Julidan Netizen Bisa Kurangkan Hukuman Pidana ? 

Di satu sisi, pertimbangan hakim tersebut mendapatkan kritikan tajam mulai dari para ahli hukum, lembaga swadaya masyarakat (LSM), maupun masyarakat. Zaenur Rohman, peneliti Pusat Kajian Anti Korupsi Universitas Gadjah Mada (Pukat UGM) misalnya berpendapat bahwa pertimbangan hakim tersebut cacat logika. Menurutnya, cacian terhadap Juliari Batubara merupakan konsekuensi logis yang harus diterima karena kelakuannya.

Hal serupa juga disampaikan oleh peneliti Indonesian Corruption Watch (ICW), Kurnia Ramadhana, yang berpendapat bahwa pertimbangan hakim tersebut terlalu mengada-ada. Kurnia menjelaskan, “Ekspresi semacam itu hal wajar, terlebih mengingat dampak yang terjadi akibat praktik korupsi Juliari.Bayangkan, praktik suap menyuap itu dilakukan secara sadar oleh Juliari di tengah kondisi kesehatan dan ekonomi masyarakat ambruk karena pandemi Covid-19” (Newssetup, 2021).
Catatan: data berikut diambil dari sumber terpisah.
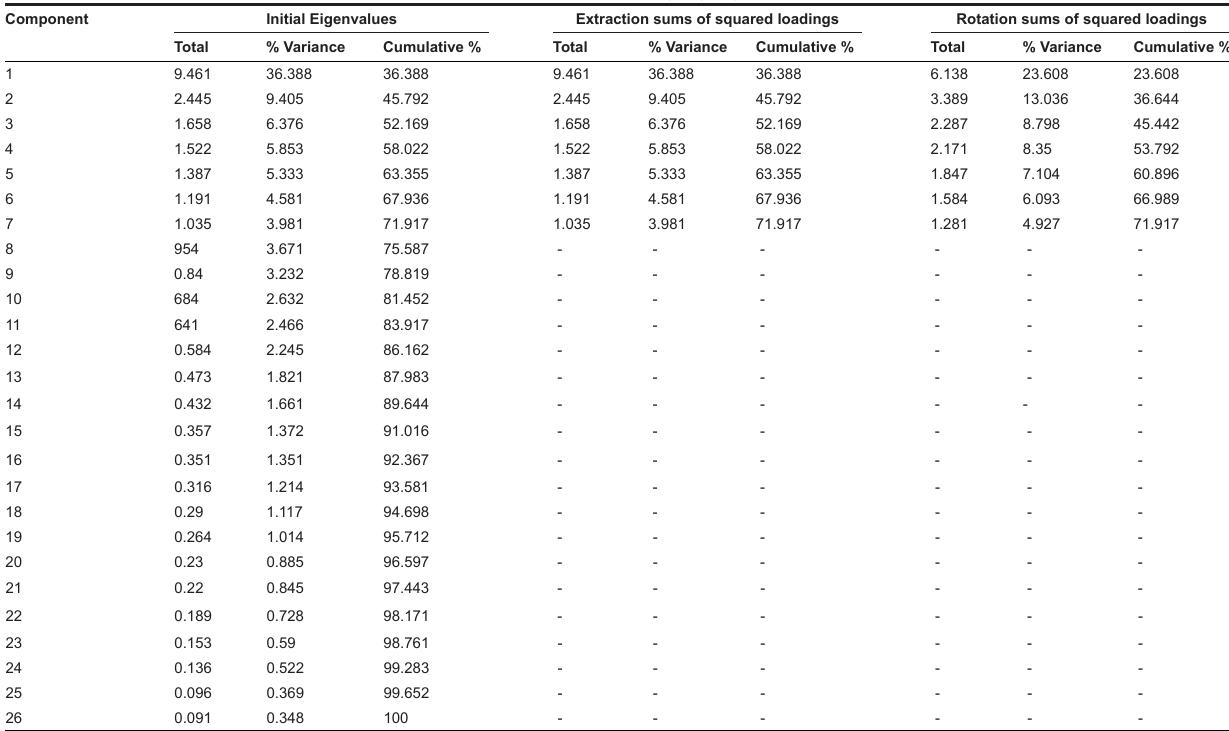
Table 3 Principal component analysis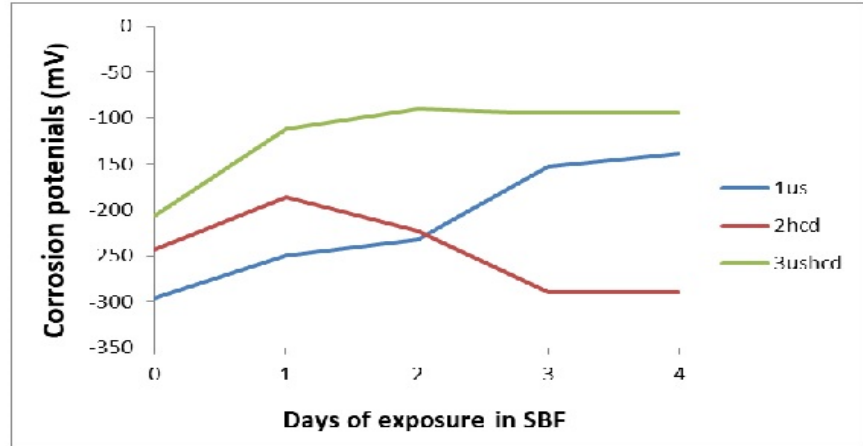
Figure 4. Variation of corrosion potentials with time of exposure.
Penolakan terhadap pertimbangan hakim tersebut pada intinya berdasar bahwa atas perbuatan yang dilakukannya, Juliari Batubara pantas menerima segala cacian dan makian dari masyarakat, sekalipun secara hukum, belum terbukti bersalah.

Namun di sisi yang lain, pertimbangan hakim tersebut adalah dalam rangka untuk menjaga dan menegakkan salah satu asas paling mendasar dalam hukum acara pidana yaitu asas praduga tak bersalah (presumption of innocence). Asas ini diatur dalam Pasal 8 ayat (1) Undang Undang Nomor 48 Tahun 2019 tentang Kekuasaan Kehakiman dan juga dalam penjelasan umum butir 3c KUHAP yang berbunyi: “Setiap orang yang disangka, ditangkap, ditahan, dituntut, dan.atau diperhadapkan di muka sidang pengadilan wajib dianggap tidak bersalah sampai adanya putusan pengadilan yang menyatakan kesalahannya dan memperoleh kekuatan hukum tetap”.